Here at the Meteoritical Society Meeting in Los Angeles this morning there has been much excitement at the news that asteroid 2002 NT7 may approach close to the Earth in 2019. Scientists involved in asteroid research have a very different view on such objects than most people. When an asteroid comes close to the Earth it gives us an opportunity to study it in more detail using Radar and there are one or two scientists here who expressed the hope that it passes close enough for us to mount a space mission to return a sample to Earth.

Not one of the asteroid scientists present at the conference is worried that 2002 NT7 will collide with the Earth. We all know that with a chance of only 1 in 60,000 of an impact that the asteroid will probably pass us at a very respectable distance and that in all probability new observations over the next month will show that asteroid 2002 NT7 is no threat at all. The Minor Planet Center, who catalogue all Near Earth Objects, are, for example, currently predicting that the asteroid will pass by at a distance of 14 million kilometres in 2019 and actually came closer back in 1980. This will disappoint those here who would like to grab a piece as it flies past.

The reason for the uncertainty is not that scientists can't agree on where asteroid 2002 NT7 is going, it's simply that as a newly discovered asteroid we haven't yet been able to observe it for long enough to make an accurate prediction. Tracking asteroids is very much like crossing the road. Catch a glimpse of a car when you look left and right and you can more or less tell where the car is going and how fast. However, before stepping into the road you need a longer look to tell if it is really safe. Thankfully asteroids, however, unlike cars, never swerve at the last minute.

The reason asteroid 2002 NT7 has scored highly on the Palermo Scale is mainly because of its large size, at 3 to 4 km, and the fact that 2019 is quite soon. On the Torino Scale the asteroid scores 1, less than asteroid 1950 DA which has a 1 in 300 chance of colliding with Earth in 2880.

Dr Steve Ostro, from NASA's Jet Propulsion Laboratory, who talked yesterday about Radar measurments of the shape of asteroid 1998 SF36, the target asteroid of the MUSES-C mission, would like to get asteroid 2002 NT7 in his sights. However, the asteroid will probably be too far away in 2019 to examine in detail with Radar. The overall opinion on asteroid 2002 NT7 was probably best summed up by Dr Tom Burbine, an asteroid expert from the Smithsonian Institution.

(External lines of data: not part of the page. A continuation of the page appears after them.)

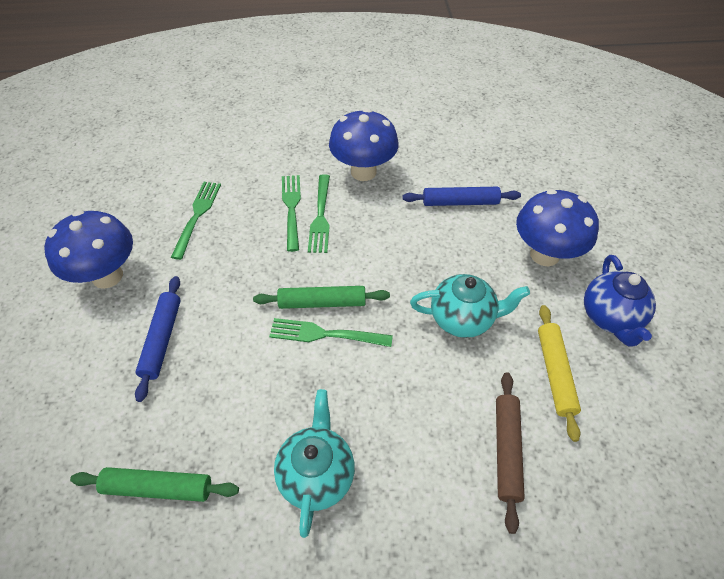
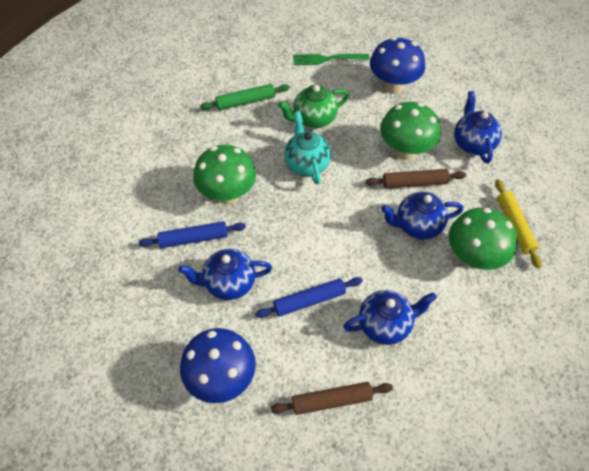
blue mushroom: 3 -> 2
blue teapot: 1 -> 4
brown rolling pin: 1 -> 2
green fork: 4 -> 1
green mushroom: 0 -> 3
green rolling pin: 2 -> 1
green teapot: 0 -> 1
turquoise teapot: 2 -> 1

Tom Burbine told worried students this morning "It's only a one on the Torino Scale," said Burbine ", a one means nothing, it's a ten that means you're dead."

Asteroid 2002 NT7 is, however, important. It's another example to show that occasionally the Earth does get hit by asteroids and comets, and that we should continue to find and track these objects. It's also unlikely to be the last time that a newly discovered asteroid has a chance of colliding with us.